Business Context
ShopLens trains image classification models to detect catalog quality issues before products go live. The ML platform team wants to maximize GPU throughput during training on a fixed fleet of 24 GB NVIDIA GPUs without triggering out-of-memory failures.
Dataset
You are given a product image classification dataset used for offline model training.

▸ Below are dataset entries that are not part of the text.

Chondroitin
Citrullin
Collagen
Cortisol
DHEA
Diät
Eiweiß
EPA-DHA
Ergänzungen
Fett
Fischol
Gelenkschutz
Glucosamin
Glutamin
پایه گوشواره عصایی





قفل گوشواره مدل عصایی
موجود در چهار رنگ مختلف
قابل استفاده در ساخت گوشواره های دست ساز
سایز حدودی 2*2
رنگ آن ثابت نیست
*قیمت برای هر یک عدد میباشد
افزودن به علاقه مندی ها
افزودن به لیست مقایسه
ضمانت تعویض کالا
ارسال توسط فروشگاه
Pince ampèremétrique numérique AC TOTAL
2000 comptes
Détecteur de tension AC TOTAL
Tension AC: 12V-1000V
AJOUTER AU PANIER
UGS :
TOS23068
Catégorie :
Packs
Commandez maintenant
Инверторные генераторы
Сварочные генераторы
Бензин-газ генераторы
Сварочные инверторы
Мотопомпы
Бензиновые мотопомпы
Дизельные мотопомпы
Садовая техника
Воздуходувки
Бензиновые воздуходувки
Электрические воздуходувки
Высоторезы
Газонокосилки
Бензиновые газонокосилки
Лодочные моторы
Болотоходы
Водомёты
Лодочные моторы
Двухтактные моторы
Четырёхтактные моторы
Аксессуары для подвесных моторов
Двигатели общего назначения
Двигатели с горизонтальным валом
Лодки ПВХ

| Feature Group | Count | Examples |
|---|
| Images | 1.2M | 224x224 RGB product photos from mobile and studio uploads |
| Labels | 12 classes | blurry, duplicate, low_light, background_issue, watermark, good_image |
| Metadata | 6 | source_channel, device_type, upload_region, aspect_ratio |
| Splits | 3 | train, validation, test |
- Size: 1.2M images, 12 classes
- Target: Multiclass classification of image quality category
- Class balance: Moderately imbalanced; largest class 41%, smallest class 3.5%
- Missing data: ~2% corrupted image files; metadata missing in 8% of records
Success Criteria
A good solution should:
- Find the largest stable batch size per GPU that avoids OOM errors
- Improve GPU utilization and images/second throughput versus a conservative baseline batch size of 32
- Maintain validation macro-F1 within 1 point of the baseline training configuration
- Provide a reproducible method that can be reused across models and hardware types
Constraints
- Training runs on a single 24 GB GPU in the interview environment
- Candidate should account for mixed precision, gradient accumulation, and variable memory usage across augmentations
- The approach must be robust enough for production training jobs, not just a one-off manual guess
Deliverables
- Design a method to automatically search for the maximum safe batch size.
- Train and evaluate a baseline and optimized configuration.
- Report throughput, peak GPU memory, training stability, and validation quality.
- Explain tradeoffs between larger batch sizes, convergence behavior, and hardware efficiency.
- Show how you would productionize this into a reusable training utility.